Ce Que Les Fondateurs Peuvent Faire En Attendant
Attendre n’est pas une stratégie. Documenter l’est. Les équipes qui s’en sortiront le mieux sont celles qui traitent l’incertitude comme une contrainte de conception, pas comme une excuse. Cela veut dire cartographier dès maintenant les interprétations possibles de chaque produit. Cela veut dire séparer clairement ce qui est décentralisé de ce qui ne l’est pas. Cela veut dire préparer des preuves de réserve, des procédures de gel, des politiques de remboursement et des pistes d’audit compréhensibles par un régulateur américain comme par un superviseur européen.
Les partenariats, eux, peuvent être structurés par étapes. Un accord-cadre n’oblige pas à un lancement immédiat. Une intégration technique peut précéder une ouverture commerciale. Une clause de conformité peut prévoir un report plutôt qu’une rupture. Ces outils existent. Ils sont moins spectaculaires qu’une loi. Ils permettent pourtant de continuer à construire sans parier toute l’entreprise sur un vote de procédure.
- Cartographier les risques de qualification avant d’annoncer un produit.
- Séparer les fonctions contrôlables des fonctions protocolaires.
- Préparer deux dossiers de conformité lorsque les exigences américaines et européennes divergent.
- Négocier des calendriers conditionnels avec les banques et les processeurs de paiement.
Une Lecture Plus Large Du Marché Américain
Le Clarity Act n’était pas seulement un texte crypto. C’était aussi un test de maturité politique. Après des années d’actions en justice, d’ordres exécutifs, de chartes fiduciaires et de débats sur les ETF, le Congrès tentait de poser une architecture. L’échec de la clôture ne nie pas cette ambition. Il montre que les sujets annexes — éthique, récompenses, banques — peuvent faire dérailler un compromis même lorsqu’une majorité de la Chambre a déjà voté.
Pour les observateurs européens, la leçon est double. D’un côté, les États-Unis restent le marché de référence pour de nombreux émetteurs, fonds et plateformes. De l’autre, leur processus législatif est plus fragmenté que le calendrier MiCA. L’Europe a un règlement. L’Amérique a des agences, des tribunaux, des majorités instables et des sessions raccourcies. Travailler sur les deux continents, c’est accepter ces deux temporalités.
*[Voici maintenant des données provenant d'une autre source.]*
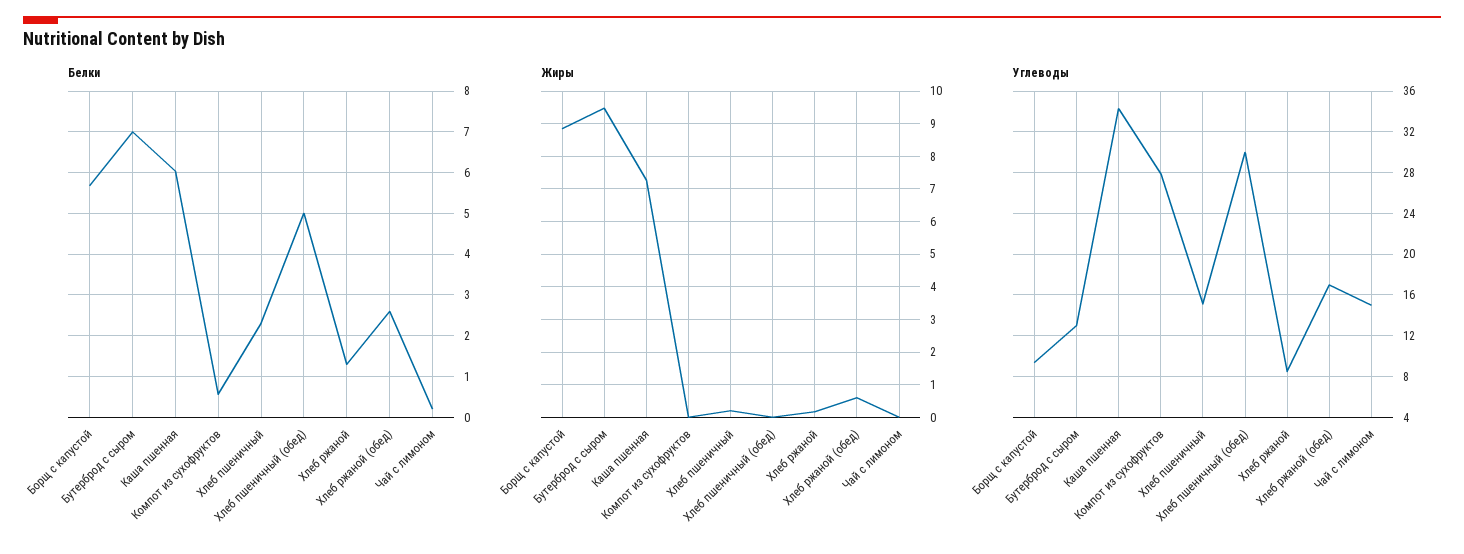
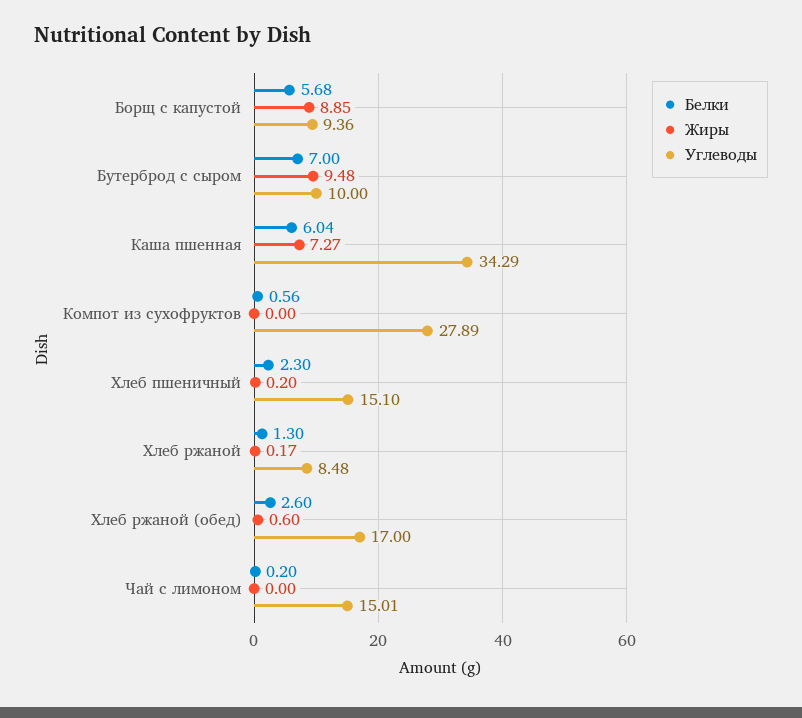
  {
    "Белки": {
      "Борщ с капустой": 5.68,
      "Бутерброд с сыром": 7,
      "Каша пшенная": 6.04,
      "Компот из сухофруктов": 0.56,
      "Хлеб пшеничный": 2.3,
-     "Хлеб пшеничный (обед)": 5,
      "Хлеб ржаной": 1.3,
      "Хлеб ржаной (обед)": 2.6,
      "Чай с лимоном": 0.2
    },
    "Жиры": {
      "Борщ с капустой": 8.85,
      "Бутерброд с сыром": 9.48,
      "Каша пшенная": 7.27,
      "Компот из сухофруктов": 0,
      "Хлеб пшеничный": 0.2,
-     "Хлеб пшеничный (обед)": 0,
      "Хлеб ржаной": 0.17,
      "Хлеб ржаной (обед)": 0.6,
      "Чай с лимоном": 0
    },
    "Углеводы": {
      "Борщ с капустой": 9.36,
-     "Бутерброд с сыром": 13,
+     "Бутерброд с сыром": 10,
      "Каша пшенная": 34.29,
      "Компот из сухофруктов": 27.89,
      "Хлеб пшеничный": 15.1,
-     "Хлеб пшеничный (обед)": 30,
      "Хлеб ржаной": 8.48,
      "Хлеб ржаной (обед)": 17,
      "Чай с лимоном": 15.01
    }
  }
Les semaines qui viennent diront si la SEC et la CFTC reprennent la main, si les négociateurs du Sénat reviennent à la table, ou si le secteur s’installe dans un entre-deux durable. Les lancements, eux, n’attendront pas une déclaration solennelle. Ils glisseront, un trimestre après l’autre, jusqu’à ce qu’une règle, législative ou administrative, rende le risque calculable. En matière de crypto américaine, c’est désormais la seule définition utile de la clarté.
Ce Qu’il Faut Retenir Sans Se Perdre Dans La Procédure
Le 50-49 n’est pas une anecdote de couloir. C’est un signal envoyé aux directions générales, aux juristes, aux investisseurs et aux régulateurs étrangers. Le signal dit ceci: le cadre fédéral de structure de marché n’arrive pas tout de suite. Les entreprises qui avaient calé un lancement, une levée ou un partenariat sur cette échéance doivent réécrire leur calendrier. Celles qui avaient déjà prévu l’échec peuvent avancer, mais à condition d’assumer un risque d’interprétation.
La suite dépendra moins des communiqués que des actes. Une note d’orientation de la SEC. Une consultation de la CFTC. Un standard de preuve publié par le Trésor sur les ordres de gel. Une nouvelle tentative de clôture après novembre. Chacun de ces gestes pèsera davantage que le commentaire du jour. En attendant, le marché américain de la crypto reste ouvert. Il n’est simplement pas lisible. Et un marché illisible n’est jamais un marché rapide.